Mohon tunggu...
Syaiful W. HARAHAP
Syaiful W. HARAHAP Mohon Tunggu... Blogger - Peminat masalah sosial kemasyarakatan dan pemerhati berita HIV/AIDS

Aktivis LSM (media watch), peminat masalah sosial kemasyarakatan, dan pemerhati (berita) HIV/AIDS

Selanjutnya

Tutup

Kebijakan Pilihan

Orang Tua Murid Terpaksa Beli Pakaian Seragam yang Bukan Bagian dari Proses Belajar

29 Juli 2023   10:54 Diperbarui: 31 Januari 2024   13:39 607
+
Laporkan Konten
Laporkan Akun
Kompasiana adalah platform blog. Konten ini menjadi tanggung jawab bloger dan tidak mewakili pandangan redaksi Kompas.
Lihat foto
Ilustrasi -- Seragam sekolah (Sumber: lazada.co.id)

Harga baju seragam SMAN di Jawa Timur (Jatim) jutaan rupiah. Di SMAN Tulungagung harga seragam dipatok Rp 2,3 juta.

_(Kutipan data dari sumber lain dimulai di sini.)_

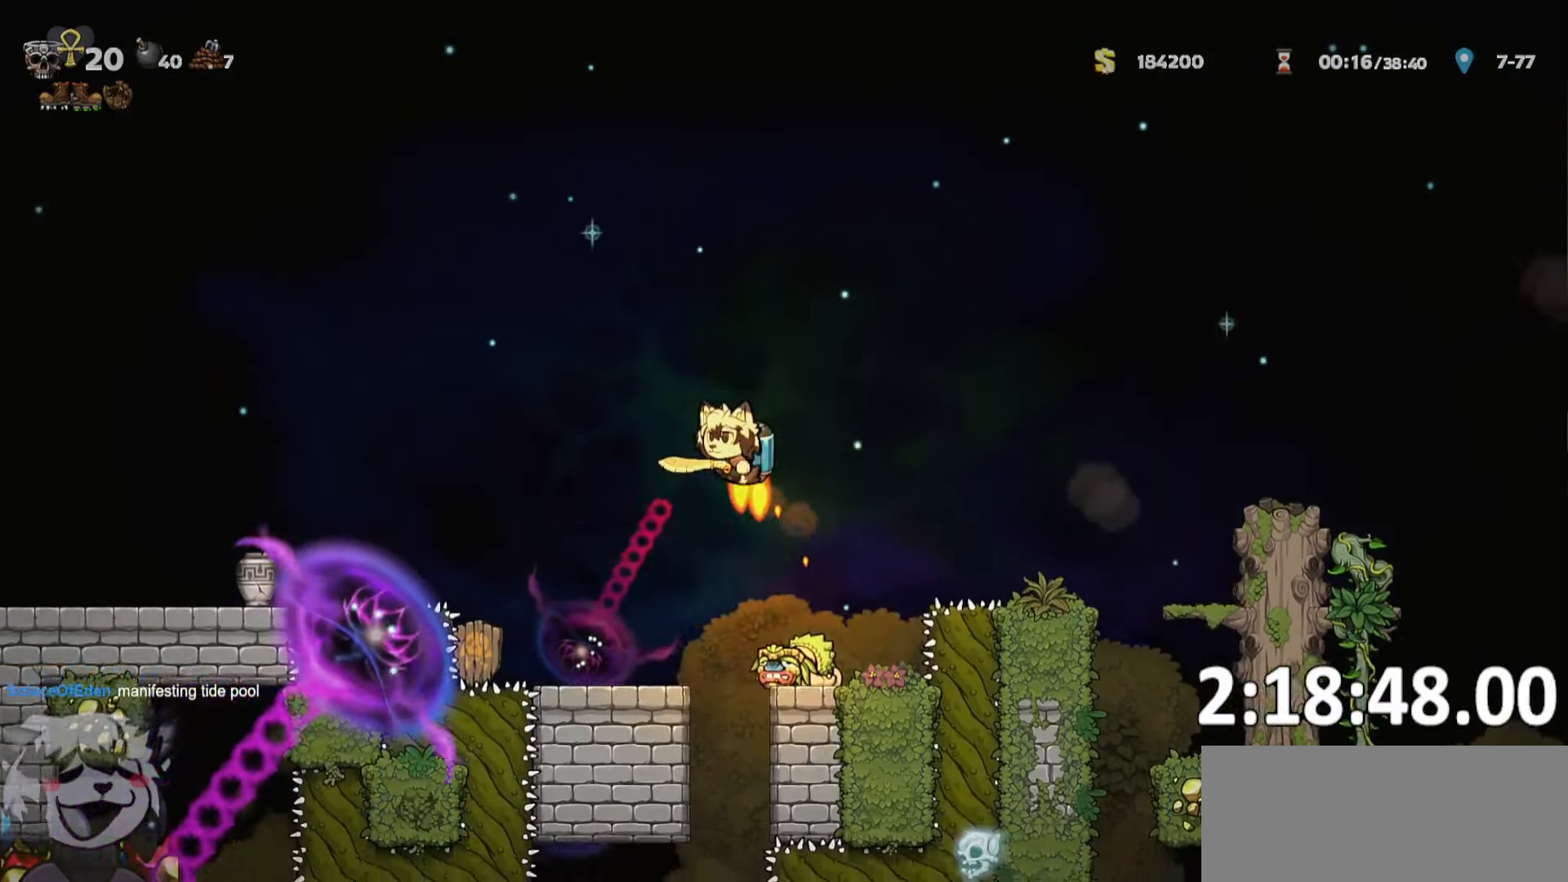
{"keys": ["a", "run"], "events": []}
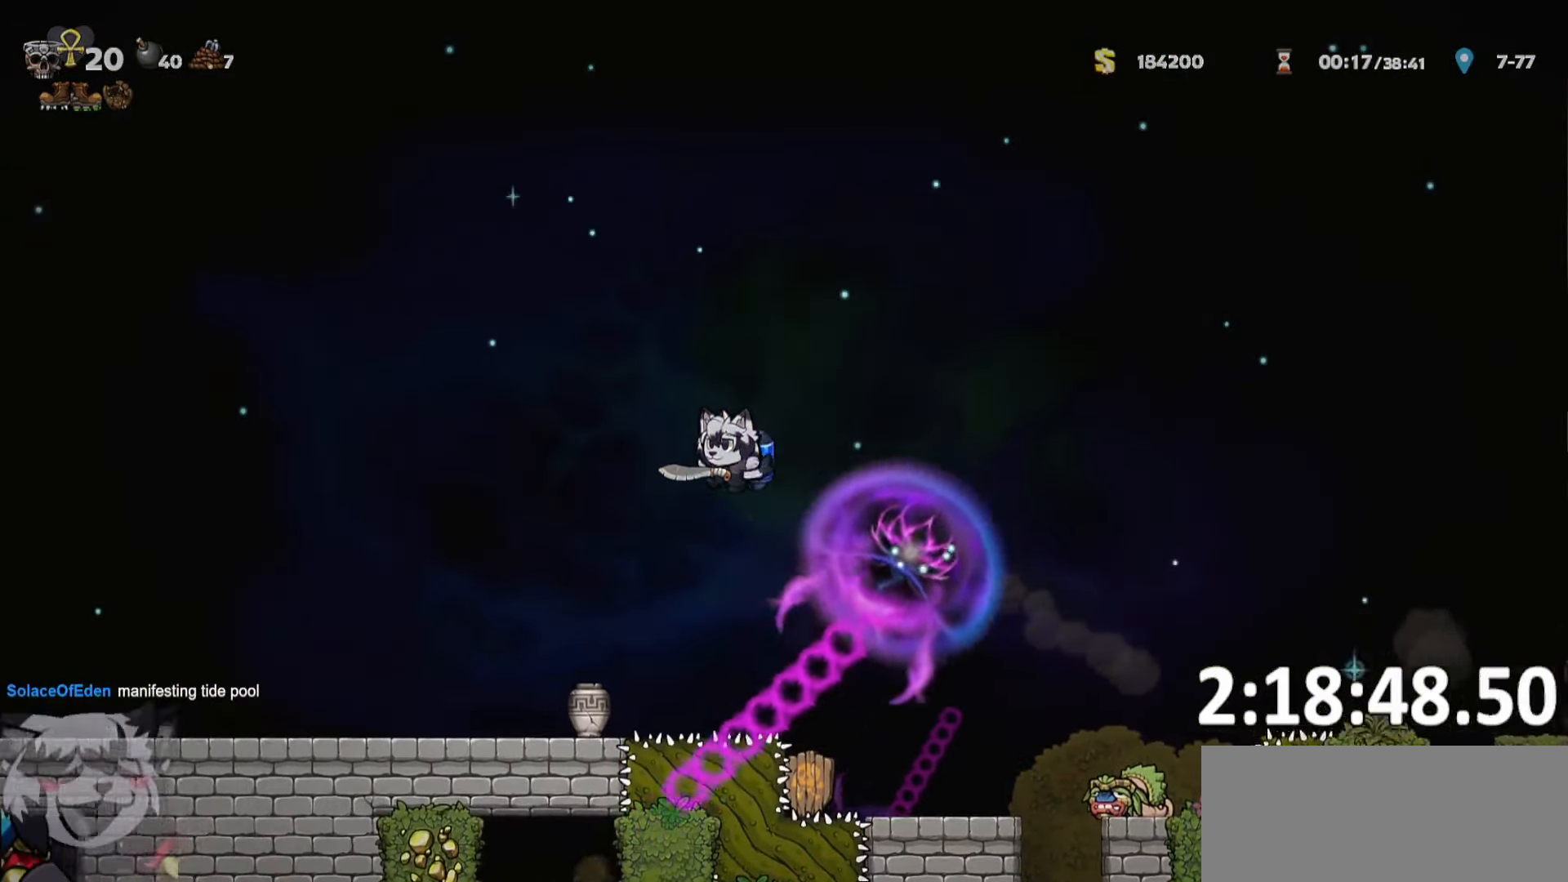
{"keys": ["a", "run"], "events": []}
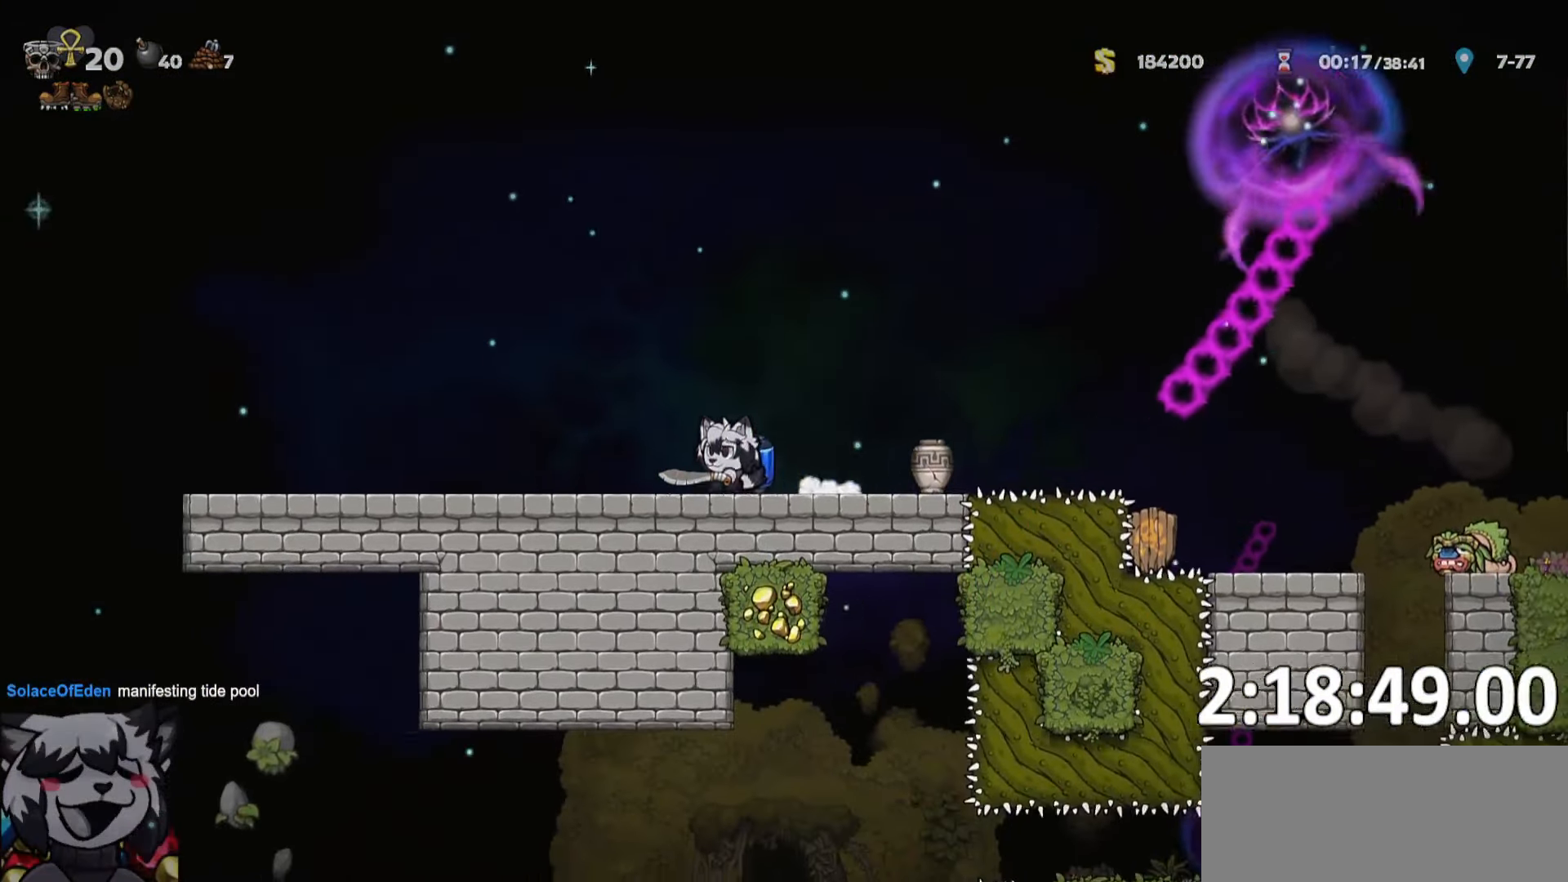
{"keys": ["a", "run", "whip"], "events": [[500, "whip", "down"]]}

Sementara seragam di SMPN di Malang Rp 1,3 juta. Ini berita di media (media massa dan media online) di awal tahun ajaran baru 2023.

Melarang murid masuk ke kelas jika tidak pakai seragam merupakan perbuatan yang melawan hukum dan pelanggaran terhadap hak asasi manusia (HAM) karena pendidikan dasar, SD-SMP sederajat atau pendidika 9 tahun, adalah hak yang diatur dalam UU.

Kalau saja kita mendengar apa yang dikatakan oleh (Alm) Prof Dr Fuad Hassan samasa beliau jadi Mendikbud (1985-1988), tentulah orang tua murid tidak akan pusing tujuh keliling mencari uang untuk membeli pakaian seragam anak-anak mereka.

Baca juga: Pakaian Seragam Bukan Bagian dari Proses Belajar di Sekolah Formal

Ketika itu Prof Fuad dengan tegas mengatakan bahwa pakaian seragam dan sepatu bukan bagian dari proses belajar di kelas pada pendidikan formal.

Itu artinya dengan bertelanjang dada dan kaki ayam sekalipun anak-anak tidak boleh dilarang masuk ke kelas untuk belajar karena belajar adalah hak.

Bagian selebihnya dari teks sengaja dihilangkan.